往前凑了一下,他开口。
“错了,老公。”
“”
猝不及防。
霍应汀浑身上下好像以每秒钟一度的温度开始往上攀升,刚刚还以为自己掌握了主动权的霍应汀因为两个字全线溃败,腹部的灼热下涌又上升。
面红耳赤,话都说不利索。
“老婆、不、裴、不是宝贝”
裴煦把他抱得更加紧了。
“你、你伤还没处理。”霍应汀手忙脚乱地把他推开了一点,支着帐篷转身去找药箱的样子像极了落荒而逃。
结果走了两步又像是不甘心,转身回来狠狠地掌着裴煦的臀贴紧自己,然后在他唇上咬了一圈。
银丝拉扯,霍应汀在他臀上揉了一把,恶劣地咬他的耳朵。
“感受到了没?再瞎撩试试。”
裴煦耳朵敏感,脖子一缩。
霍应汀笑他:“小心伤口。”
裴煦的伤口除了掌根处有些深之外都是些擦伤,万幸伤口不严重,血也早就止住了。
霍应汀给他上药的时候低着头,一点一点清理着伤口,然后注意到他手腕上有一条极浅极浅的疤,不仔细看根本看不出来。
他想起来以前裴煦说过他会伤害自己,心中一紧。
霍应汀低头,吻在那条疤上,舌尖顺着疤痕舔了舔。
疤痕的主人轻轻抖了抖。
“高二的时候,肖臻带头校园霸凌我。”裴煦坐着,看着面前蹲着的人,没什么犹豫地开口了,“那次所有人都被开除了,肖臻的妈妈打电话给我,让我放过肖臻,她说肖臻是他的命。”
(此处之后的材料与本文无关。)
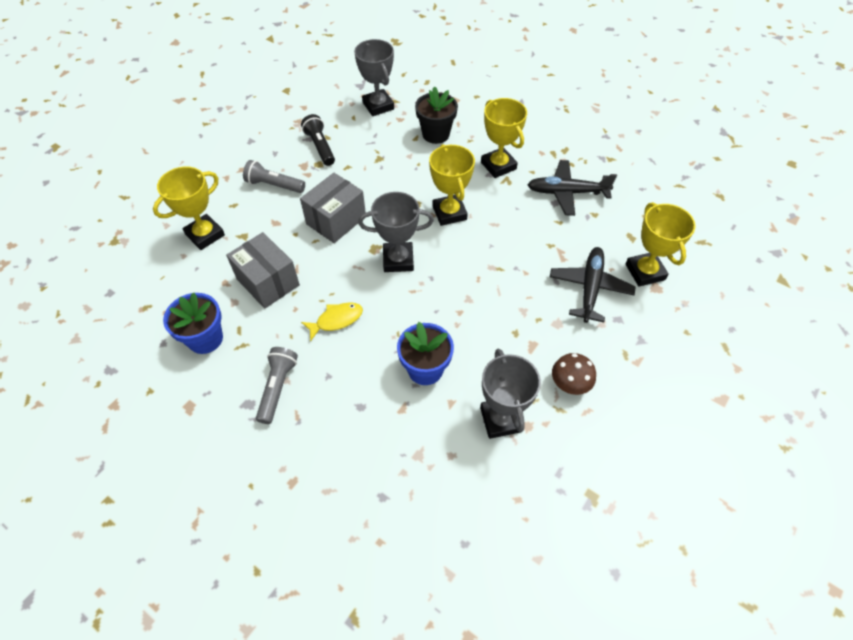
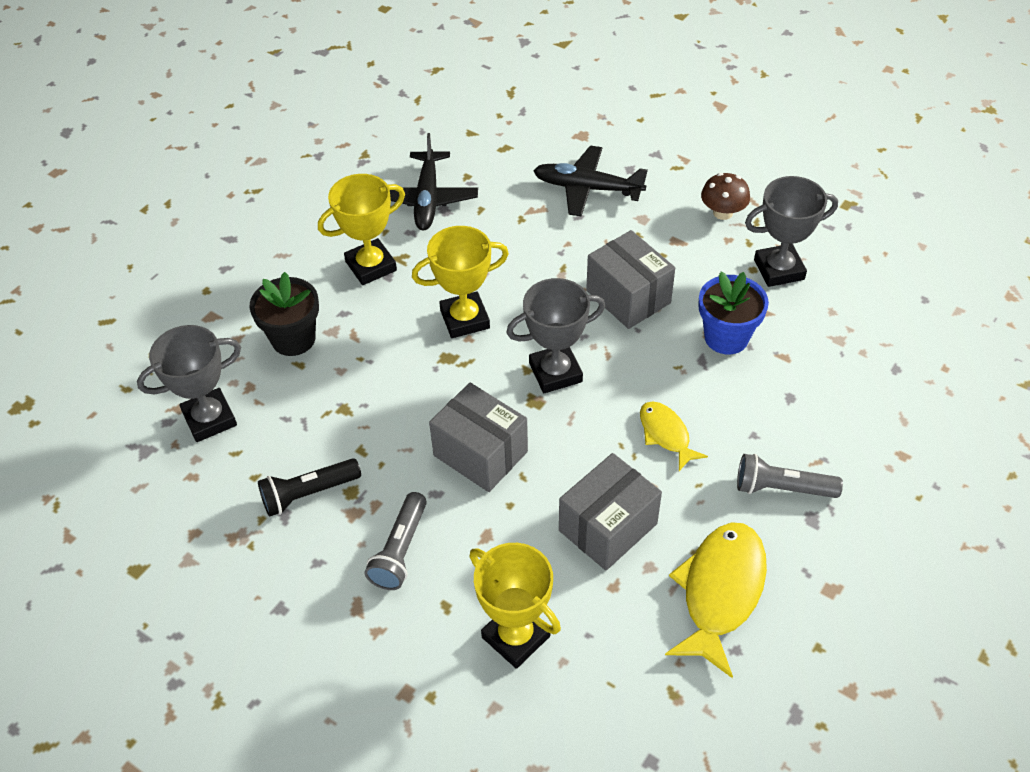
camera: 90 degrees left, 5 degrees down
(205, 339) = (720, 592): blue flower pot -> yellow fish
(398, 260) = (555, 373): grey trophy -> grey trophy turned 75 degrees clockwise
(469, 307) = (628, 297): none -> grey box
(644, 272) = (559, 142): yellow trophy -> none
霍应汀给他缠完纱布,没有起身,低着头,握着他的手,静静地听。
“我当时很好奇,把一个人当作命或被别人当作命是什么样的感觉。但其实我那时候连自己的命都不是很在乎了,可能有点儿神智不清,还好美工刀不太锋利,没有割开动脉。自己捂着伤口去医务室的时候被医生骂了两个小时。后来我就没干过这样的事情了,因为伤口被人看到的时候太狼狈,我不喜欢。”
“疼吗。”
霍应汀明知故问,但他觉得裴煦需要被这样问上一句。
无论是当时的裴煦还是现在的裴煦。
裴煦果然沉默了。
“如果我早一点认识你”裴煦看着他,“是不是就可以早一点被爱。”
“是。”霍应汀很肯定,“如果早一点认识,我会更早爱上你。”
也不会让你受欺负。
“好遗憾啊。”裴煦笑笑。
霍应汀撑在他两侧的沙发上,凑过去吻他,不断掠夺他口腔和肺里的气息,一点一点吞咽他的唾沫。
安抚而绵长的一个吻。
“从前来不及的,以后都补给你。”
明明不是亏欠,他却依旧觉得要补偿。